Segment Start: DATA EXTRACT
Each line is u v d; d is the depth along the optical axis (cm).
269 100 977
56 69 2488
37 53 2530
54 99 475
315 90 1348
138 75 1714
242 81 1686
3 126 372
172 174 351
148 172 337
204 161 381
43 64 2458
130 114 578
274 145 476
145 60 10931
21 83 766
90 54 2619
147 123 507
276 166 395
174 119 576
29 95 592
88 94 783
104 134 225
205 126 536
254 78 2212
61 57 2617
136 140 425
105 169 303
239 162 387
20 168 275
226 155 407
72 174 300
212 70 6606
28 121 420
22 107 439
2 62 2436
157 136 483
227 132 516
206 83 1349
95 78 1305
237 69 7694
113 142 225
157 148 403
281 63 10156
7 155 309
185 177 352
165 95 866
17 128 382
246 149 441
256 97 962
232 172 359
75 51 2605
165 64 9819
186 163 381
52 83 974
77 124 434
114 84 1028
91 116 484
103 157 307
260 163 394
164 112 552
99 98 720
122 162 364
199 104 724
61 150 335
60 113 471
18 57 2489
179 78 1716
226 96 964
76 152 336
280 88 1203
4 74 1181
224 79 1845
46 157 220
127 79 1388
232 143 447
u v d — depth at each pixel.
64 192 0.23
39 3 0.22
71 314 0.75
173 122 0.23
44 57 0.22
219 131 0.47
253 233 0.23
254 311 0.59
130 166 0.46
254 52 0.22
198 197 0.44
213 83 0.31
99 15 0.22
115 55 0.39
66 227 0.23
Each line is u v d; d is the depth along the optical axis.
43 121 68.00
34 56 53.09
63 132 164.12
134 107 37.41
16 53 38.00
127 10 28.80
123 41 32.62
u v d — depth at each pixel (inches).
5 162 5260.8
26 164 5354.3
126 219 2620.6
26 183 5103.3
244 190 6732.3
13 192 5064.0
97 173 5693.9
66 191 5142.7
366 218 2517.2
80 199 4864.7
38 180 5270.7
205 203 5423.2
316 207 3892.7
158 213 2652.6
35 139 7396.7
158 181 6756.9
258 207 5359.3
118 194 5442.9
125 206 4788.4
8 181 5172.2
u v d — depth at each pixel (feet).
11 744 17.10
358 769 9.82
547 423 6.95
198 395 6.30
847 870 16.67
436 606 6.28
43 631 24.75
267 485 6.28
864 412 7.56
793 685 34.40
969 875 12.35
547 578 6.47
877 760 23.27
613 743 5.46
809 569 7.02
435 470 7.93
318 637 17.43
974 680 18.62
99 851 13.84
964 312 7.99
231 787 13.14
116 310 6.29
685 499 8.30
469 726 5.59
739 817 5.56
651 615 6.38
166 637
Segment End: DATA EXTRACT
§ PROBLEM DESCRIPTION: Word for word, restate the lines above.

§ WRITTEN RESPONSE:
Each line is u v d; d is the depth along the optical axis (cm).
269 100 977
56 69 2488
37 53 2530
54 99 475
315 90 1348
138 75 1714
242 81 1686
3 126 372
172 174 351
148 172 337
204 161 381
43 64 2458
130 114 578
274 145 476
145 60 10931
21 83 766
90 54 2619
147 123 507
276 166 395
174 119 576
29 95 592
88 94 783
104 134 225
205 126 536
254 78 2212
61 57 2617
136 140 425
105 169 303
239 162 387
20 168 275
226 155 407
72 174 300
212 70 6606
28 121 420
22 107 439
2 62 2436
157 136 483
227 132 516
206 83 1349
95 78 1305
237 69 7694
113 142 225
157 148 403
281 63 10156
7 155 309
185 177 352
165 95 866
17 128 382
246 149 441
256 97 962
232 172 359
75 51 2605
165 64 9819
186 163 381
52 83 974
77 124 434
114 84 1028
91 116 484
103 157 307
260 163 394
164 112 552
99 98 720
122 162 364
199 104 724
61 150 335
60 113 471
18 57 2489
179 78 1716
226 96 964
76 152 336
280 88 1203
4 74 1181
224 79 1845
46 157 220
127 79 1388
232 143 447
u v d — depth at each pixel.
64 192 0.23
39 3 0.22
71 314 0.75
173 122 0.23
44 57 0.22
219 131 0.47
253 233 0.23
254 311 0.59
130 166 0.46
254 52 0.22
198 197 0.44
213 83 0.31
99 15 0.22
115 55 0.39
66 227 0.23
Each line is u v d; d is the depth along the optical axis.
43 121 68.00
34 56 53.09
63 132 164.12
134 107 37.41
16 53 38.00
127 10 28.80
123 41 32.62
u v d — depth at each pixel (inches).
5 162 5260.8
26 164 5354.3
126 219 2620.6
26 183 5103.3
244 190 6732.3
13 192 5064.0
97 173 5693.9
66 191 5142.7
366 218 2517.2
80 199 4864.7
38 180 5270.7
205 203 5423.2
316 207 3892.7
158 213 2652.6
35 139 7396.7
158 181 6756.9
258 207 5359.3
118 194 5442.9
125 206 4788.4
8 181 5172.2
u v d — depth at each pixel (feet).
11 744 17.10
358 769 9.82
547 423 6.95
198 395 6.30
847 870 16.67
436 606 6.28
43 631 24.75
267 485 6.28
864 412 7.56
793 685 34.40
969 875 12.35
547 578 6.47
877 760 23.27
613 743 5.46
809 569 7.02
435 470 7.93
318 637 17.43
974 680 18.62
99 851 13.84
964 312 7.99
231 787 13.14
116 310 6.29
685 499 8.30
469 726 5.59
739 817 5.56
651 615 6.38
166 637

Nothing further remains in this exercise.